#### [ASSIGNED TASK]
Please copy out the data below from its beginning up to and including the line with "on release tag.", character for character. Omit the pictures.

Dataset entries:
=== Section Start ===
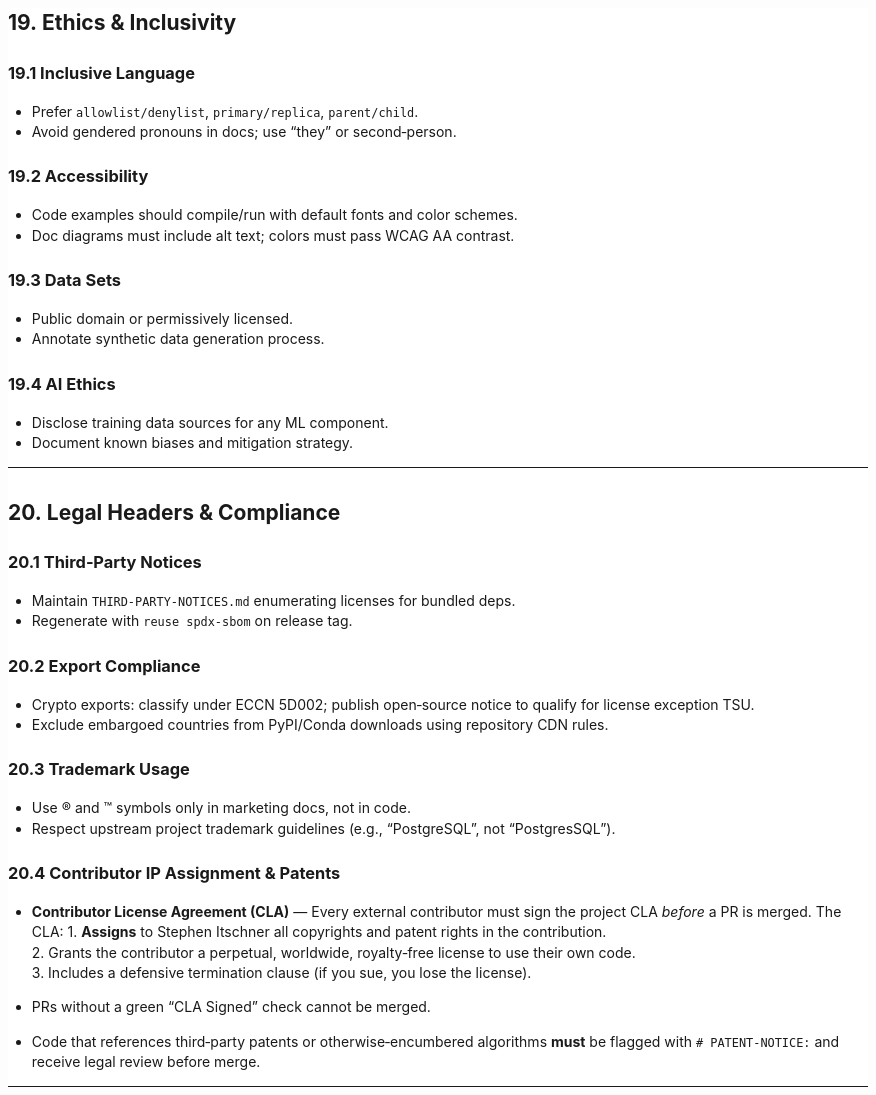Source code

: 
## 19. Ethics & Inclusivity

### 19.1 Inclusive Language
* Prefer `allowlist/denylist`, `primary/replica`, `parent/child`.  
* Avoid gendered pronouns in docs; use “they” or second‑person.

### 19.2 Accessibility
* Code examples should compile/run with default fonts and color schemes.  
* Doc diagrams must include alt text; colors must pass WCAG AA contrast.

### 19.3 Data Sets
* Public domain or permissively licensed.   
* Annotate synthetic data generation process.

### 19.4 AI Ethics
* Disclose training data sources for any ML component.  
* Document known biases and mitigation strategy.

---

## 20. Legal Headers & Compliance

### 20.1 Third‑Party Notices
* Maintain `THIRD‑PARTY‑NOTICES.md` enumerating licenses for bundled deps.  
* Regenerate with `reuse spdx‑sbom` on release tag.

### 20.2 Export Compliance
* Crypto exports: classify under ECCN 5D002; publish open‑source notice to qualify for license exception TSU.  
* Exclude embargoed countries from PyPI/Conda downloads using repository CDN rules.

### 20.3 Trademark Usage
* Use ® and ™ symbols only in marketing docs, not in code.  
* Respect upstream project trademark guidelines (e.g., “PostgreSQL”, not “PostgresSQL”).

### 20.4 Contributor IP Assignment & Patents
* **Contributor License Agreement (CLA)** — Every external contributor must sign the project CLA *before* a PR is merged.  The CLA:
  1. **Assigns** to Stephen Itschner all copyrights and patent rights in the contribution.  
  2. Grants the contributor a perpetual, worldwide, royalty‑free license to use their own code.  
  3. Includes a defensive termination clause (if you sue, you lose the license).  

* PRs without a green “CLA Signed” check cannot be merged.

* Code that references third‑party patents or otherwise‑encumbered algorithms **must** be flagged with `# PATENT‑NOTICE:` and receive legal review before merge.

---

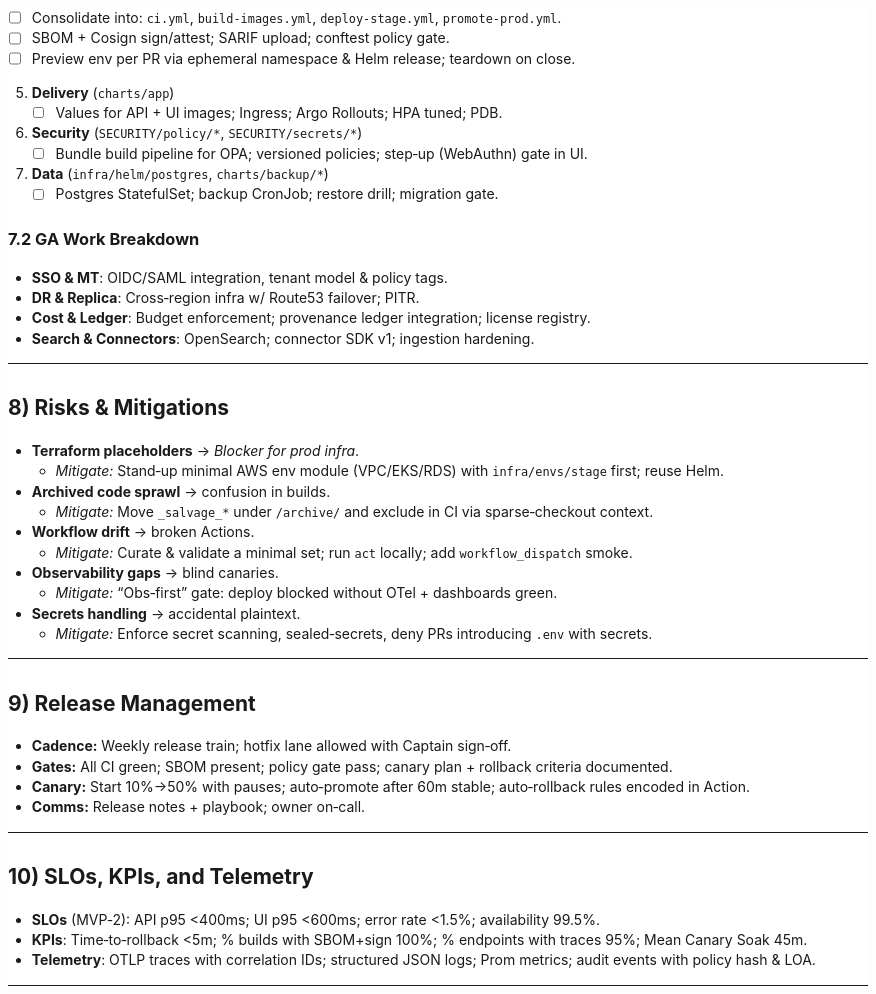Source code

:    - [ ] Consolidate into: `ci.yml`, `build-images.yml`, `deploy-stage.yml`, `promote-prod.yml`.
   - [ ] SBOM + Cosign sign/attest; SARIF upload; conftest policy gate.
   - [ ] Preview env per PR via ephemeral namespace & Helm release; teardown on close.
5) **Delivery** (`charts/app`)
   - [ ] Values for API + UI images; Ingress; Argo Rollouts; HPA tuned; PDB.
6) **Security** (`SECURITY/policy/*`, `SECURITY/secrets/*`)
   - [ ] Bundle build pipeline for OPA; versioned policies; step‑up (WebAuthn) gate in UI.
7) **Data** (`infra/helm/postgres`, `charts/backup/*`)
   - [ ] Postgres StatefulSet; backup CronJob; restore drill; migration gate.

### 7.2 GA Work Breakdown
- **SSO & MT**: OIDC/SAML integration, tenant model & policy tags.
- **DR & Replica**: Cross‑region infra w/ Route53 failover; PITR.
- **Cost & Ledger**: Budget enforcement; provenance ledger integration; license registry.
- **Search & Connectors**: OpenSearch; connector SDK v1; ingestion hardening.

---

## 8) Risks & Mitigations
- **Terraform placeholders** → _Blocker for prod infra_.
  - *Mitigate:* Stand‑up minimal AWS env module (VPC/EKS/RDS) with `infra/envs/stage` first; reuse Helm.
- **Archived code sprawl** → confusion in builds.
  - *Mitigate:* Move `_salvage_*` under `/archive/` and exclude in CI via sparse‑checkout context.
- **Workflow drift** → broken Actions.
  - *Mitigate:* Curate & validate a minimal set; run `act` locally; add `workflow_dispatch` smoke.
- **Observability gaps** → blind canaries.
  - *Mitigate:* “Obs‑first” gate: deploy blocked without OTel + dashboards green.
- **Secrets handling** → accidental plaintext.
  - *Mitigate:* Enforce secret scanning, sealed‑secrets, deny PRs introducing `.env` with secrets.

---

## 9) Release Management
- **Cadence:** Weekly release train; hotfix lane allowed with Captain sign‑off.
- **Gates:** All CI green; SBOM present; policy gate pass; canary plan + rollback criteria documented.
- **Canary:** Start 10%→50% with pauses; auto‑promote after 60m stable; auto‑rollback rules encoded in Action.
- **Comms:** Release notes + playbook; owner on‑call.

---

## 10) SLOs, KPIs, and Telemetry
- **SLOs** (MVP‑2): API p95 <400ms; UI p95 <600ms; error rate <1.5%; availability 99.5%.
- **KPIs**: Time‑to‑rollback <5m; % builds with SBOM+sign 100%; % endpoints with traces 95%; Mean Canary Soak 45m.
- **Telemetry**: OTLP traces with correlation IDs; structured JSON logs; Prom metrics; audit events with policy hash & LOA.

---
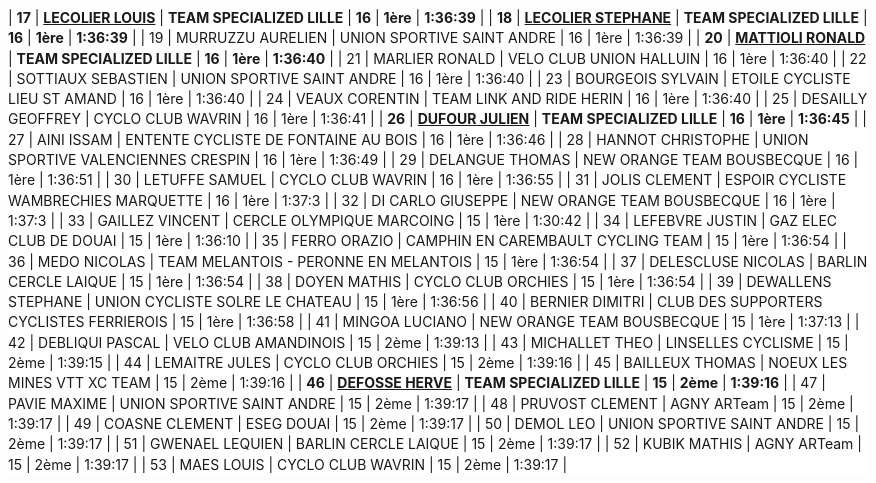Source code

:| **17** | **[LECOLIER LOUIS](https://teamspecializedlille.cc/coureurs/lecolierlouis)** | **TEAM SPECIALIZED LILLE** | **16** | **1ère** | **1:36:39** | 
| **18** | **[LECOLIER STEPHANE](https://teamspecializedlille.cc/coureurs/lecolierstephane)** | **TEAM SPECIALIZED LILLE** | **16** | **1ère** | **1:36:39** | 
| 19 | MURRUZZU AURELIEN | UNION SPORTIVE SAINT ANDRE | 16 | 1ère | 1:36:39 | 
| **20** | **[MATTIOLI RONALD](https://teamspecializedlille.cc/coureurs/mattiolironald)** | **TEAM SPECIALIZED LILLE** | **16** | **1ère** | **1:36:40** | 
| 21 | MARLIER RONALD | VELO CLUB UNION HALLUIN | 16 | 1ère | 1:36:40 | 
| 22 | SOTTIAUX SEBASTIEN | UNION SPORTIVE SAINT ANDRE | 16 | 1ère | 1:36:40 | 
| 23 | BOURGEOIS SYLVAIN | ETOILE CYCLISTE LIEU ST AMAND | 16 | 1ère | 1:36:40 | 
| 24 | VEAUX CORENTIN | TEAM LINK AND RIDE HERIN | 16 | 1ère | 1:36:40 | 
| 25 | DESAILLY GEOFFREY | CYCLO CLUB WAVRIN | 16 | 1ère | 1:36:41 | 
| **26** | **[DUFOUR JULIEN](https://teamspecializedlille.cc/coureurs/dufourjulien)** | **TEAM SPECIALIZED LILLE** | **16** | **1ère** | **1:36:45** | 
| 27 | AINI ISSAM | ENTENTE CYCLISTE DE FONTAINE AU BOIS | 16 | 1ère | 1:36:46 | 
| 28 | HANNOT CHRISTOPHE | UNION SPORTIVE VALENCIENNES CRESPIN | 16 | 1ère | 1:36:49 | 
| 29 | DELANGUE THOMAS | NEW ORANGE TEAM BOUSBECQUE | 16 | 1ère | 1:36:51 | 
| 30 | LETUFFE SAMUEL | CYCLO CLUB WAVRIN | 16 | 1ère | 1:36:55 | 
| 31 | JOLIS CLEMENT | ESPOIR CYCLISTE WAMBRECHIES MARQUETTE | 16 | 1ère | 1:37:3 | 
| 32 | DI CARLO GIUSEPPE | NEW ORANGE TEAM BOUSBECQUE | 16 | 1ère | 1:37:3 | 
| 33 | GAILLEZ VINCENT | CERCLE OLYMPIQUE MARCOING | 15 | 1ère | 1:30:42 | 
| 34 | LEFEBVRE JUSTIN | GAZ ELEC CLUB DE DOUAI | 15 | 1ère | 1:36:10 | 
| 35 | FERRO ORAZIO | CAMPHIN EN CAREMBAULT CYCLING TEAM | 15 | 1ère | 1:36:54 | 
| 36 | MEDO NICOLAS | TEAM MELANTOIS - PERONNE EN MELANTOIS | 15 | 1ère | 1:36:54 | 
| 37 | DELESCLUSE NICOLAS | BARLIN CERCLE LAIQUE | 15 | 1ère | 1:36:54 | 
| 38 | DOYEN MATHIS | CYCLO CLUB ORCHIES | 15 | 1ère | 1:36:54 | 
| 39 | DEWALLENS STEPHANE | UNION CYCLISTE SOLRE LE CHATEAU | 15 | 1ère | 1:36:56 | 
| 40 | BERNIER DIMITRI | CLUB DES SUPPORTERS CYCLISTES FERRIEROIS | 15 | 1ère | 1:36:58 | 
| 41 | MINGOA LUCIANO | NEW ORANGE TEAM BOUSBECQUE | 15 | 1ère | 1:37:13 | 
| 42 | DEBLIQUI PASCAL | VELO CLUB AMANDINOIS | 15 | 2ème | 1:39:13 | 
| 43 | MICHALLET THEO | LINSELLES CYCLISME | 15 | 2ème | 1:39:15 | 
| 44 | LEMAITRE JULES | CYCLO CLUB ORCHIES | 15 | 2ème | 1:39:16 | 
| 45 | BAILLEUX THOMAS | NOEUX LES MINES VTT XC TEAM | 15 | 2ème | 1:39:16 | 
| **46** | **[DEFOSSE HERVE](https://teamspecializedlille.cc/coureurs/defosseherve)** | **TEAM SPECIALIZED LILLE** | **15** | **2ème** | **1:39:16** | 
| 47 | PAVIE MAXIME | UNION SPORTIVE SAINT ANDRE | 15 | 2ème | 1:39:17 | 
| 48 | PRUVOST CLEMENT | AGNY ARTeam | 15 | 2ème | 1:39:17 | 
| 49 | COASNE CLEMENT | ESEG DOUAI | 15 | 2ème | 1:39:17 | 
| 50 | DEMOL LEO | UNION SPORTIVE SAINT ANDRE | 15 | 2ème | 1:39:17 | 
| 51 | GWENAEL LEQUIEN | BARLIN CERCLE LAIQUE | 15 | 2ème | 1:39:17 | 
| 52 | KUBIK MATHIS | AGNY ARTeam | 15 | 2ème | 1:39:17 | 
| 53 | MAES LOUIS | CYCLO CLUB WAVRIN | 15 | 2ème | 1:39:17 | 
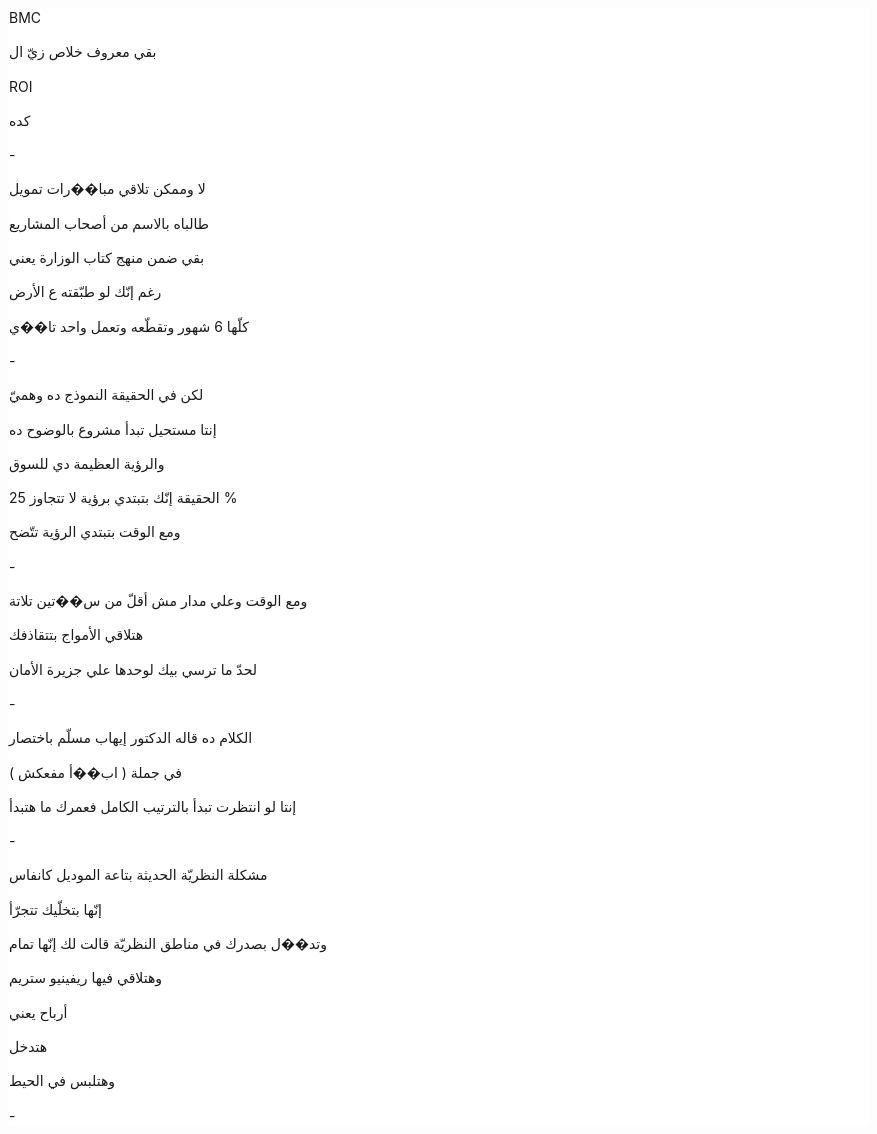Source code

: BMC

بقي معروف خلاص زيّ ال

ROI

كده

\-

لا وممكن تلاقي مبا��رات تمويل

طالباه بالاسم من أصحاب المشاريع

بقي ضمن منهج كتاب الوزارة يعني

رغم إنّك لو طبّقته ع الأرض

كلّها 6 شهور وتقطّعه وتعمل واحد تا��ي

\-

لكن في الحقيقة النموذج ده وهميّ

إنتا مستحيل تبدأ مشروع بالوضوح ده

والرؤية العظيمة دي للسوق

الحقيقة إنّك بتبتدي برؤية لا تتجاوز 25 %

ومع الوقت بتبتدي الرؤية تتّضح

\-

ومع الوقت وعلي مدار مش أقلّ من س��تين تلاتة

هتلاقي الأمواج بتتقاذفك

لحدّ ما ترسي بيك لوحدها علي جزيرة الأمان

\-

الكلام ده قاله الدكتور إيهاب مسلّم باختصار

في جملة ( اب��أ مفعكش )

إنتا لو انتظرت تبدأ بالترتيب الكامل فعمرك ما هتبدأ

\-

مشكلة النظريّة الحديثة بتاعة الموديل كانفاس

إنّها بتخلّيك تتجرّأ

وتد��ل بصدرك في مناطق النظريّة قالت لك إنّها تمام

وهتلاقي فيها ريفينيو ستريم

أرباح يعني

هتدخل

وهتلبس في الحيط

\-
=== Section End ===
#### [RESULT OF THE EXERCISE]
Source code

: 
## 19. Ethics & Inclusivity

### 19.1 Inclusive Language
* Prefer `allowlist/denylist`, `primary/replica`, `parent/child`.  
* Avoid gendered pronouns in docs; use “they” or second‑person.

### 19.2 Accessibility
* Code examples should compile/run with default fonts and color schemes.  
* Doc diagrams must include alt text; colors must pass WCAG AA contrast.

### 19.3 Data Sets
* Public domain or permissively licensed.   
* Annotate synthetic data generation process.

### 19.4 AI Ethics
* Disclose training data sources for any ML component.  
* Document known biases and mitigation strategy.

---

## 20. Legal Headers & Compliance

### 20.1 Third‑Party Notices
* Maintain `THIRD‑PARTY‑NOTICES.md` enumerating licenses for bundled deps.  
* Regenerate with `reuse spdx‑sbom` on release tag.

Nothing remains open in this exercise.